## Learning Tokanization

- Tokanization is the process of breaking a sentence into smaller peices or tokens
- Type of tokanization methods
    - Word based ( 'Hello','World')
    - Character based ('H','E','L','L','O', ...)
    - Subword based (Best of both word and character based)

#### Understanding Tokanization using Pytorch

In [None]:
!pip install nltk
!pip install transformers==4.42.1
!pip install sentencepiece
!pip install spacy
!python -m spacy download en_core_web_sm
!python -m spacy download de_core_news_sm
!pip install scikit-learn
!pip install torch==2.2.2
!pip install torchtext==0.17.2
!pip install numpy==1.26.0

- Lets create a dataset of some sentences

In [1]:
dataset= [(1, "This is a positive review."),
          (1, "This is a negative review."),
          (2, "I love this product!"),
          (2, "I hate this product."),
          (1, "Absolutely fantastic!"),
          (3, "Terrible experience."),
          (4, "Highly recommend it."),
          (3, "Would not buy again.")]

In [2]:
# Importing a function from torchtext
from torchtext.data.utils import get_tokenizer

# Using the get_tokenizer function to tokenize a sample text
# NOTE: The tokenizer is set to "basic_english" which is a simple tokenizer that splits text into words.
tokenizer = get_tokenizer("basic_english")
# get_tokenizer (which is a function ) returns a callable function (here named tokenizer)
# This tokenizer function can be used to tokenize text
tokenizer(dataset[0][1])


['this', 'is', 'a', 'positive', 'review', '.']
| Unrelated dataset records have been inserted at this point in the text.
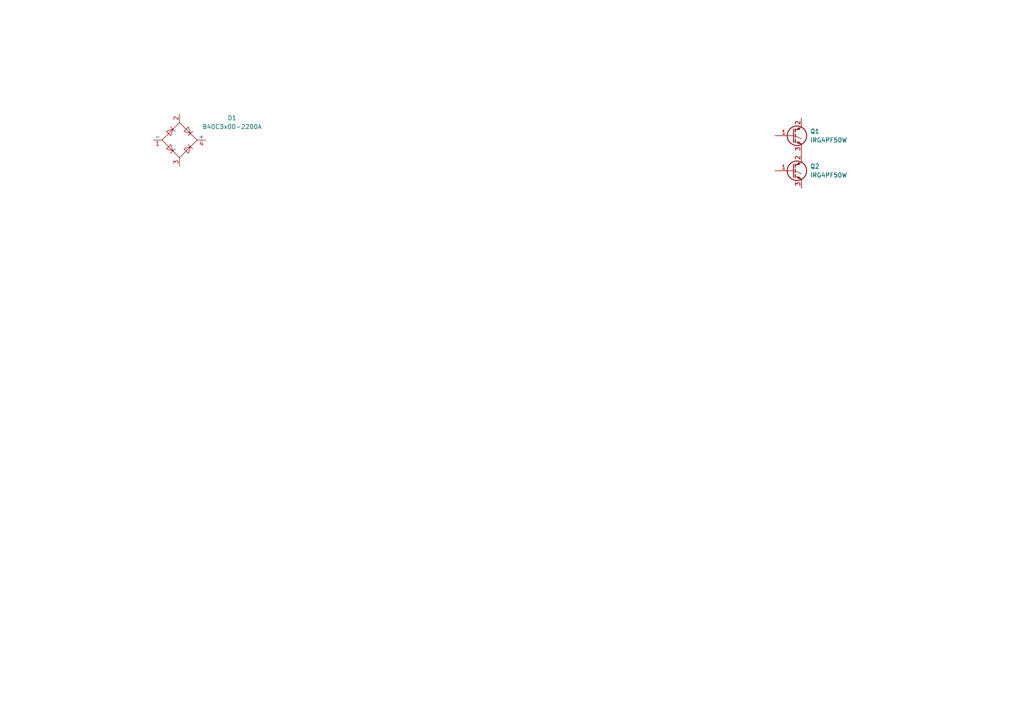
<source format=kicad_sch>
(kicad_sch
	(version 20231120)
	(generator "eeschema")
	(generator_version "8.0")
	(uuid "c9a39fb3-3363-41b4-a1ea-420678c0ab49")
	(paper "A4")
	
	(symbol
		(lib_id "Transistor_IGBT:IRG4PF50W")
		(at 229.87 39.37 0)
		(unit 1)
		(exclude_from_sim no)
		(in_bom yes)
		(on_board yes)
		(dnp no)
		(fields_autoplaced yes)
		(uuid "7b50a91a-47b9-4699-90f3-179faee80edd")
		(property "Reference" "Q1"
			(at 234.95 38.0999 0)
			(effects
				(font
					(size 1.27 1.27)
				)
				(justify left)
			)
		)
		(property "Value" "IRG4PF50W"
			(at 234.95 40.6399 0)
			(effects
				(font
					(size 1.27 1.27)
				)
				(justify left)
			)
		)
		(property "Footprint" "Package_TO_SOT_THT:TO-247-3_Vertical"
			(at 234.95 41.275 0)
			(effects
				(font
					(size 1.27 1.27)
					(italic yes)
				)
				(justify left)
				(hide yes)
			)
		)
		(property "Datasheet" "http://www.irf.com/product-info/datasheets/data/irg4pf50w.pdf"
			(at 229.87 39.37 0)
			(effects
				(font
					(size 1.27 1.27)
				)
				(justify left)
				(hide yes)
			)
		)
		(property "Description" "28A, 900V, N-Channel IGBT"
			(at 229.87 39.37 0)
			(effects
				(font
					(size 1.27 1.27)
				)
				(hide yes)
			)
		)
		(pin "2"
			(uuid "1a9a62ed-e92c-4635-be81-5577c91b718c")
		)
		(pin "1"
			(uuid "0bca7133-6a8e-4c0c-96ad-2c859d274133")
		)
		(pin "3"
			(uuid "03f3e16c-9b76-41f8-828f-9e81c265a5a1")
		)
		(instances
			(project "half bridge motherboard"
				(path "/c9a39fb3-3363-41b4-a1ea-420678c0ab49"
					(reference "Q1")
					(unit 1)
				)
			)
		)
	)
	(symbol
		(lib_id "Transistor_IGBT:IRG4PF50W")
		(at 229.87 49.53 0)
		(unit 1)
		(exclude_from_sim no)
		(in_bom yes)
		(on_board yes)
		(dnp no)
		(fields_autoplaced yes)
		(uuid "a92f0440-18a3-43a9-bd32-8971d6e9a1f1")
		(property "Reference" "Q2"
			(at 234.95 48.2599 0)
			(effects
				(font
					(size 1.27 1.27)
				)
				(justify left)
			)
		)
		(property "Value" "IRG4PF50W"
			(at 234.95 50.7999 0)
			(effects
				(font
					(size 1.27 1.27)
				)
				(justify left)
			)
		)
		(property "Footprint" "Package_TO_SOT_THT:TO-247-3_Vertical"
			(at 234.95 51.435 0)
			(effects
				(font
					(size 1.27 1.27)
					(italic yes)
				)
				(justify left)
				(hide yes)
			)
		)
		(property "Datasheet" "http://www.irf.com/product-info/datasheets/data/irg4pf50w.pdf"
			(at 229.87 49.53 0)
			(effects
				(font
					(size 1.27 1.27)
				)
				(justify left)
				(hide yes)
			)
		)
		(property "Description" "28A, 900V, N-Channel IGBT"
			(at 229.87 49.53 0)
			(effects
				(font
					(size 1.27 1.27)
				)
				(hide yes)
			)
		)
		(pin "2"
			(uuid "aaf364f8-bd41-4059-b377-a8edcfdb314b")
		)
		(pin "3"
			(uuid "81851094-2c81-417f-97d3-276f133f0f94")
		)
		(pin "1"
			(uuid "498d6000-58ce-410f-a50c-116fc4cbf374")
		)
		(instances
			(project "half bridge motherboard"
				(path "/c9a39fb3-3363-41b4-a1ea-420678c0ab49"
					(reference "Q2")
					(unit 1)
				)
			)
		)
	)
	(symbol
		(lib_id "Diode_Bridge:B40C3x00-2200A")
		(at 52.07 40.64 0)
		(unit 1)
		(exclude_from_sim no)
		(in_bom yes)
		(on_board yes)
		(dnp no)
		(fields_autoplaced yes)
		(uuid "b3907822-5efe-4c53-acbc-f0b18257b05b")
		(property "Reference" "D1"
			(at 67.31 34.2198 0)
			(effects
				(font
					(size 1.27 1.27)
				)
			)
		)
		(property "Value" "B40C3x00-2200A"
			(at 67.31 36.7598 0)
			(effects
				(font
					(size 1.27 1.27)
				)
			)
		)
		(property "Footprint" "Diode_THT:Diode_Bridge_32.0x5.6x17.0mm_P10.0mm_P7.5mm"
			(at 55.88 37.465 0)
			(effects
				(font
					(size 1.27 1.27)
				)
				(justify left)
				(hide yes)
			)
		)
		(property "Datasheet" "https://diotec.com/tl_files/diotec/files/pdf/datasheets/b40c3700"
			(at 52.07 40.64 0)
			(effects
				(font
					(size 1.27 1.27)
				)
				(hide yes)
			)
		)
		(property "Description" "Silicon Bridge Rectifier, 40V Vrms, 2.2A If, pins=-AA+, SIL-package"
			(at 52.07 40.64 0)
			(effects
				(font
					(size 1.27 1.27)
				)
				(hide yes)
			)
		)
		(pin "2"
			(uuid "cabbb4f7-eaff-4560-b5a5-c428c6a023a6")
		)
		(pin "1"
			(uuid "abdd8ba4-f37b-4cf2-9655-e01249537425")
		)
		(pin "4"
			(uuid "c01fe896-3768-40d8-bb4d-b36d1ed60064")
		)
		(pin "3"
			(uuid "16f72e53-2b7a-4991-9923-14c26c8d9c29")
		)
		(instances
			(project "half bridge motherboard"
				(path "/c9a39fb3-3363-41b4-a1ea-420678c0ab49"
					(reference "D1")
					(unit 1)
				)
			)
		)
	)
	(sheet_instances
		(path "/"
			(page "1")
		)
	)
)
</source>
- Now lets create an iterator that iterates through all the sentences of datasets and yields the tokens

In [3]:
def yield_tokens(data_iter):
    for _, text in data_iter:
        yield tokenizer(text)
my_iterator = yield_tokens(dataset)


- 'build_vocab_from_iterator' function will converts these tokens to indecies


In [4]:
from torchtext.vocab import build_vocab_from_iterator
vocab = build_vocab_from_iterator(yield_tokens(dataset), specials=["<unk>"])
vocab.set_default_index(vocab["<unk>"])
vocab.get_stoi()  # This will return the string to index mapping of the vocabulary

{'this': 2,
 'love': 17,
 '.': 1,
 'review': 8,
 '<unk>': 0,
 'product': 7,
 'i': 5,
 '!': 3,
 'a': 4,
 'is': 6,
 'buy': 11,
 'absolutely': 9,
 'again': 10,
 'experience': 12,
 'fantastic': 13,
 'recommend': 21,
 'hate': 14,
 'highly': 15,
 'it': 16,
 'positive': 20,
 'negative': 18,
 'not': 19,
 'terrible': 22,
 'would': 23}